+++ RECORDS FOR THIS EXERCISE

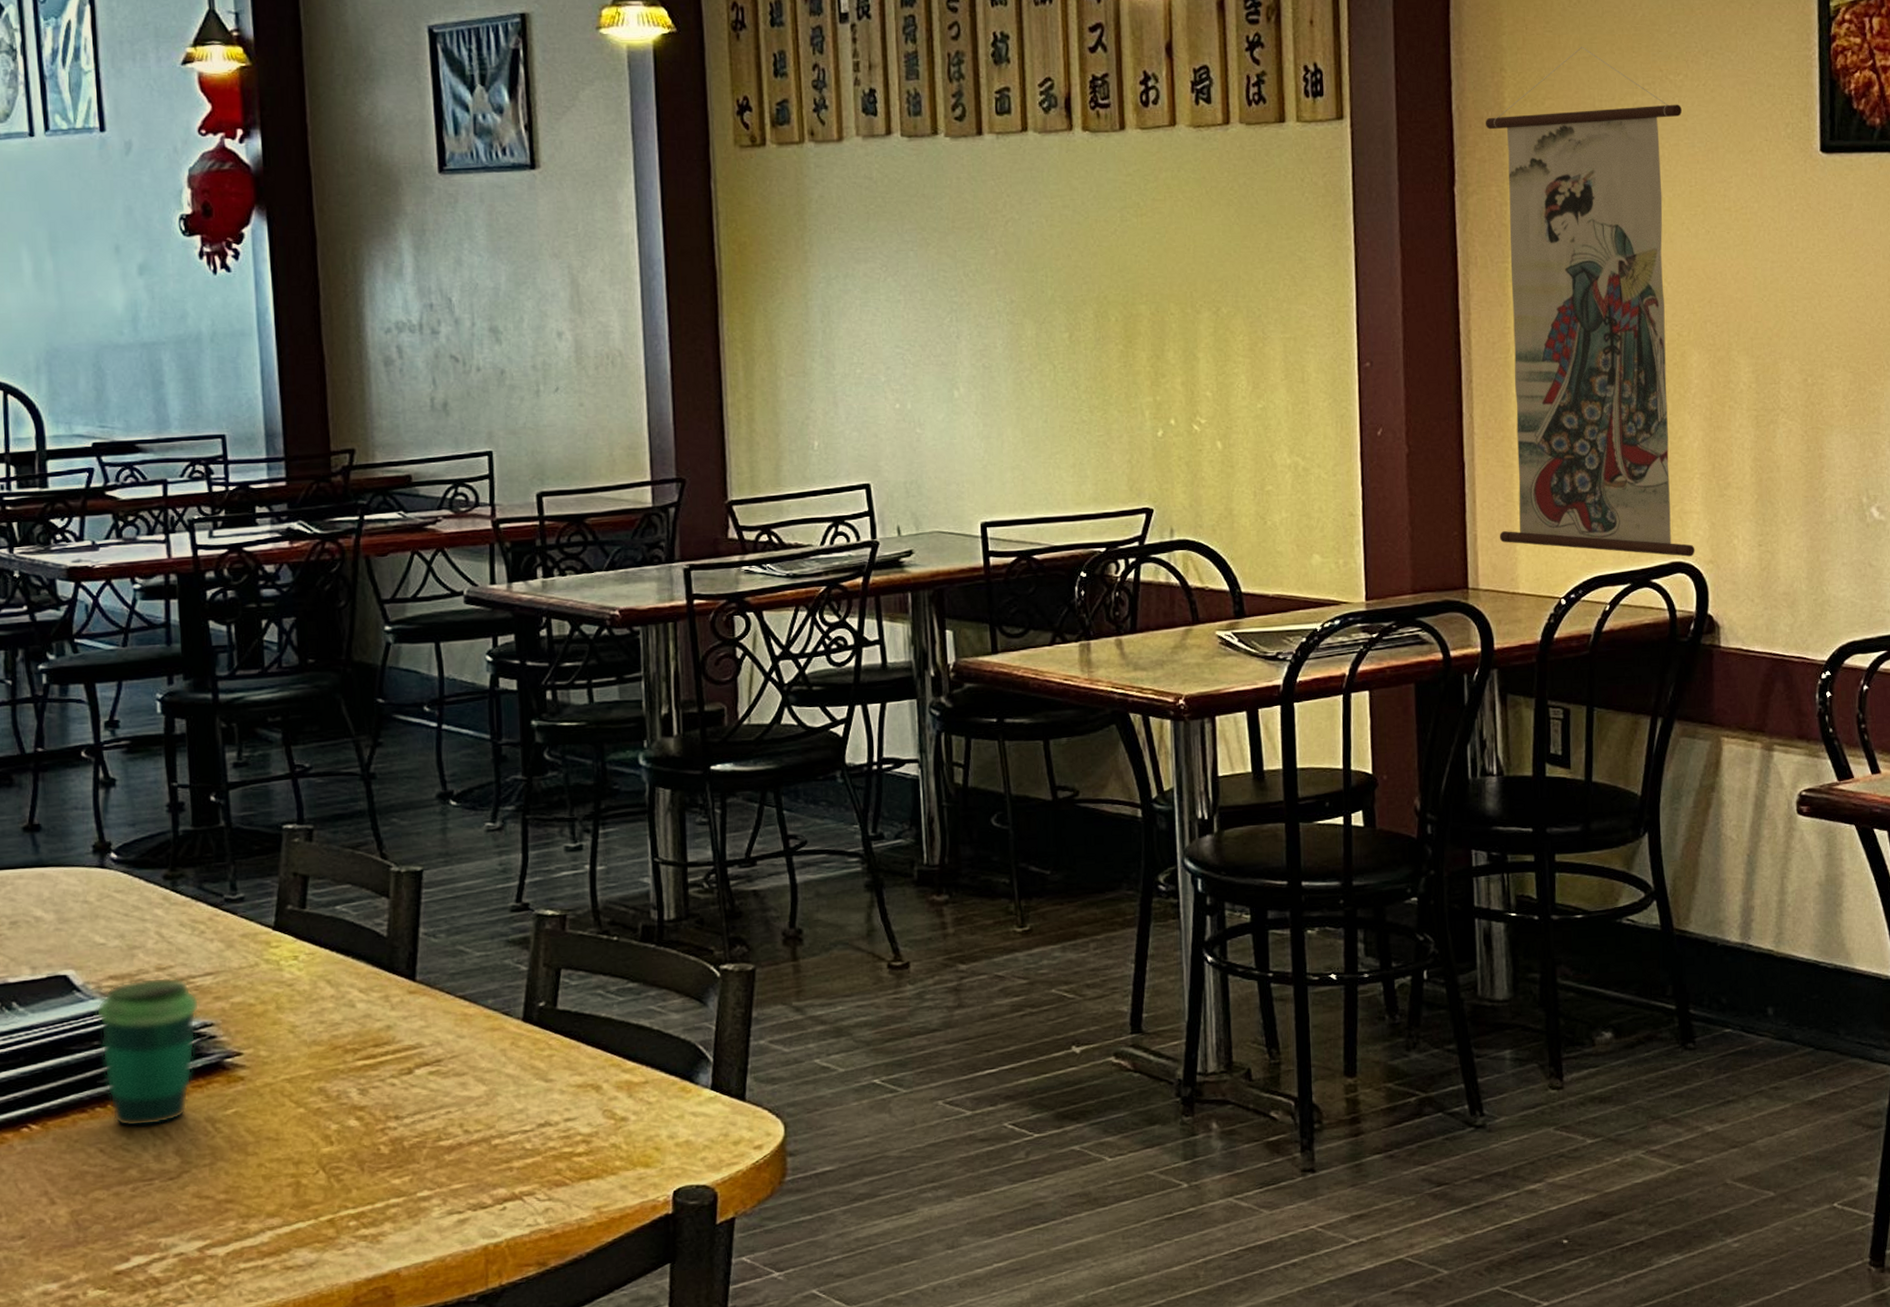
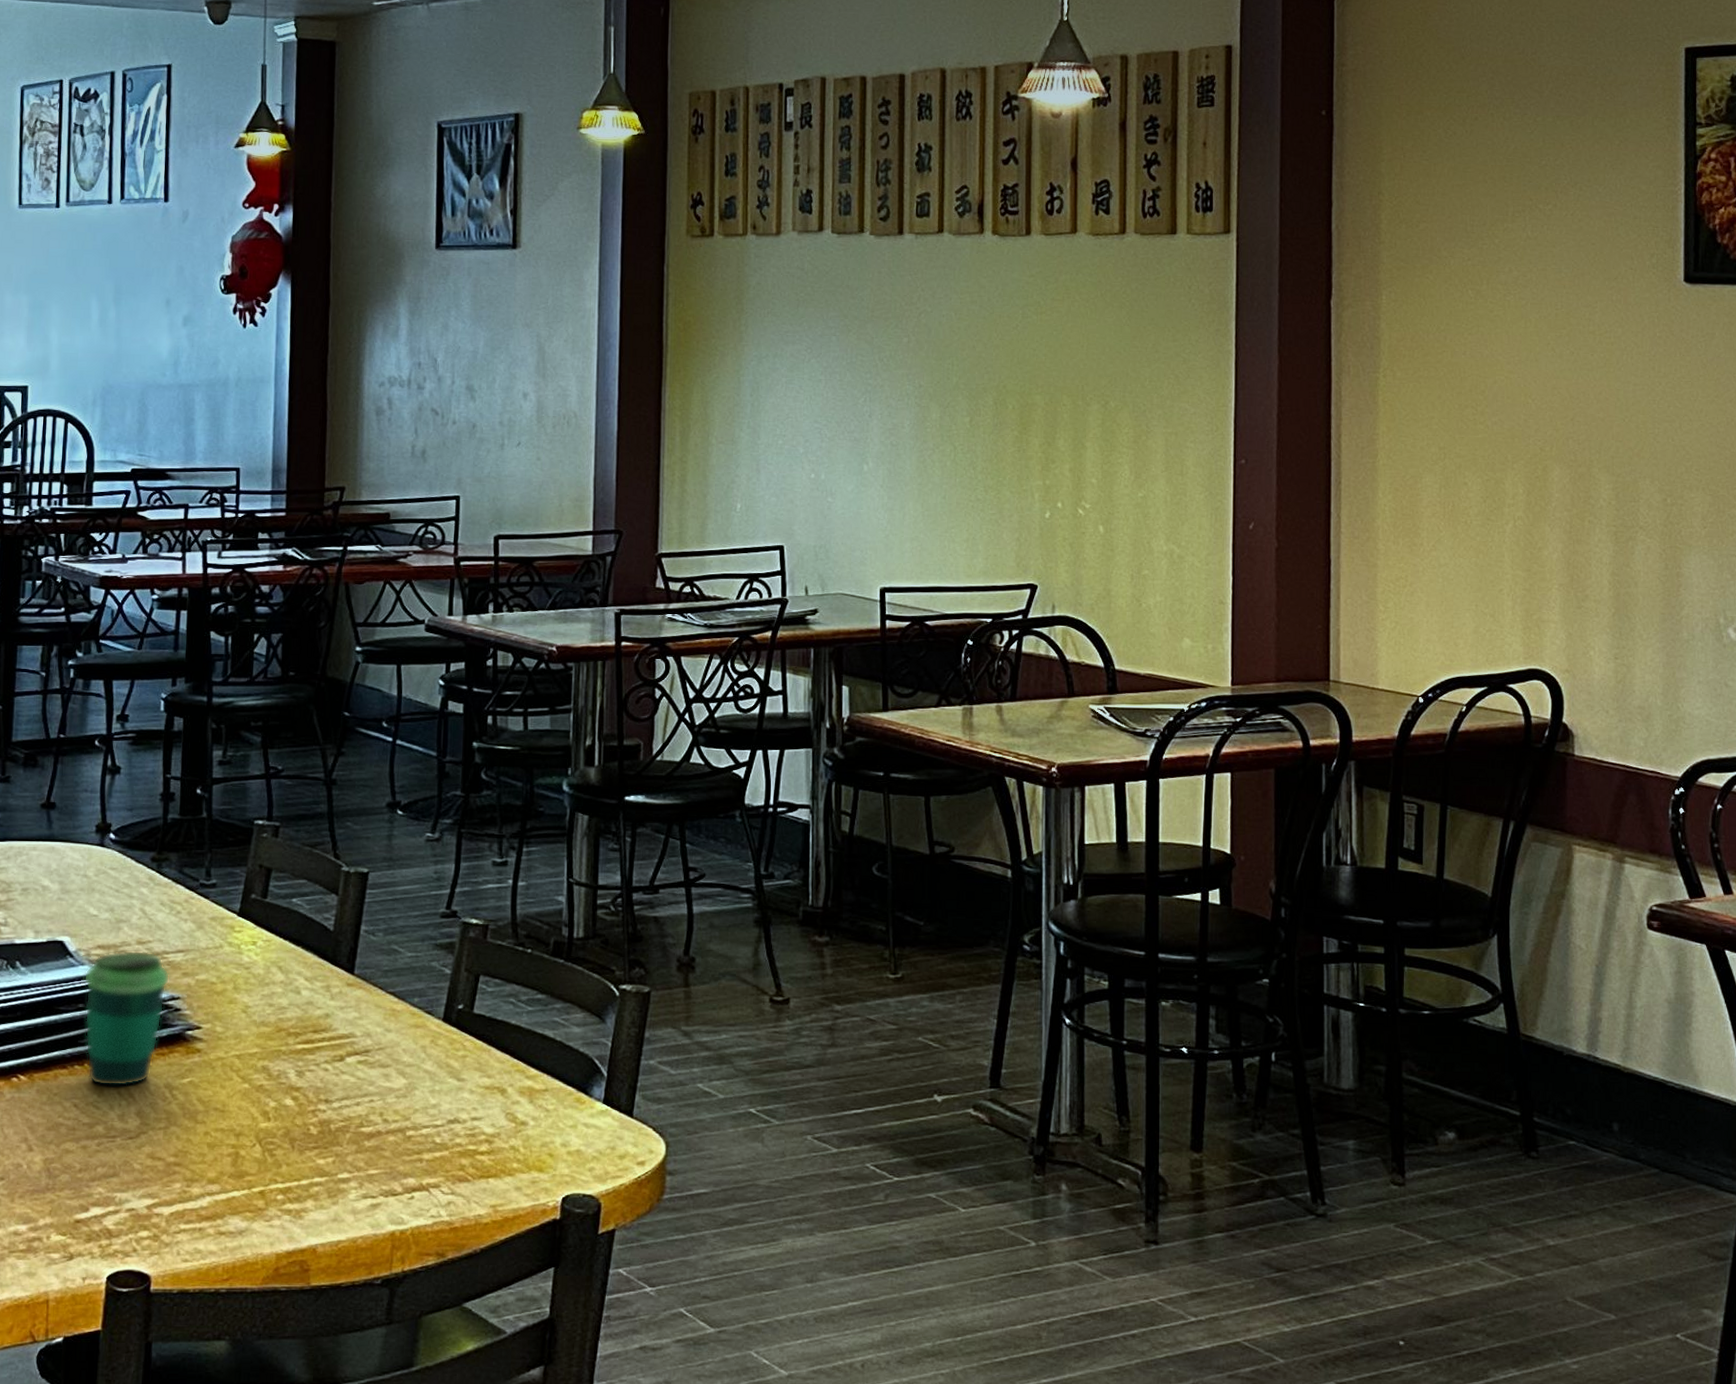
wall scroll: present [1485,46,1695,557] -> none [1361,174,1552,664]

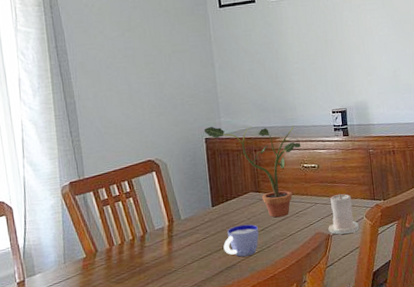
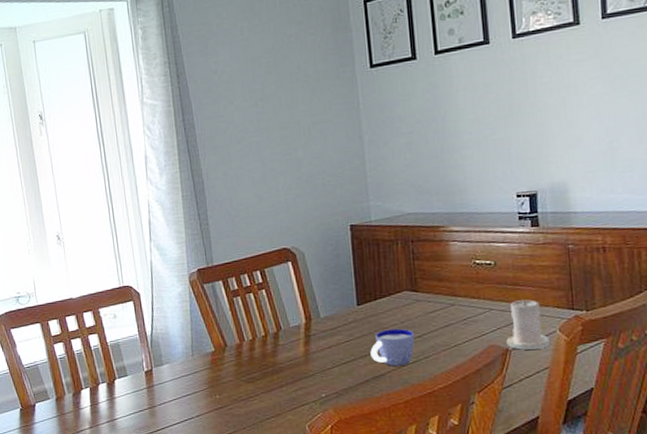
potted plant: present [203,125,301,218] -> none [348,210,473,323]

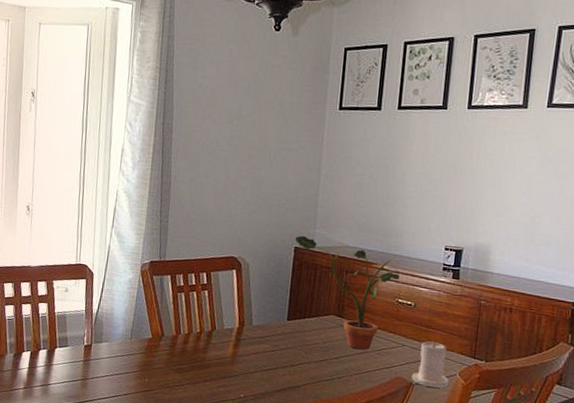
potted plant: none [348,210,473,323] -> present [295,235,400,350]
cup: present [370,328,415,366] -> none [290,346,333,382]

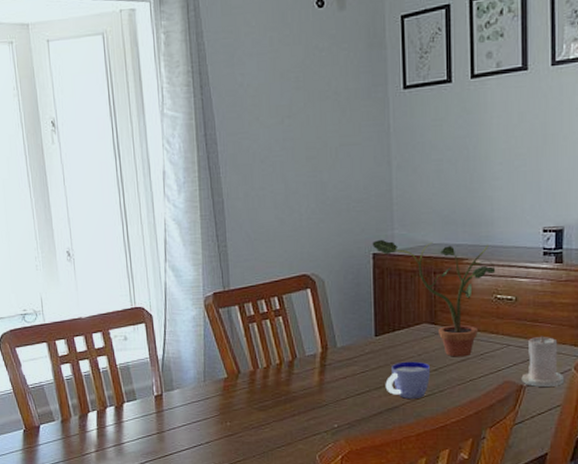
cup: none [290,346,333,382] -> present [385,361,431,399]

++++++

• ABOUT THIS EXERCISE:
Pictures stay out. Return exactly the lines from the one with "cup: present [370,328,415,366]" through the last line of the data.

• WRITTEN ANSWER:
cup: present [370,328,415,366] -> none [290,346,333,382]

cup: none [290,346,333,382] -> present [385,361,431,399]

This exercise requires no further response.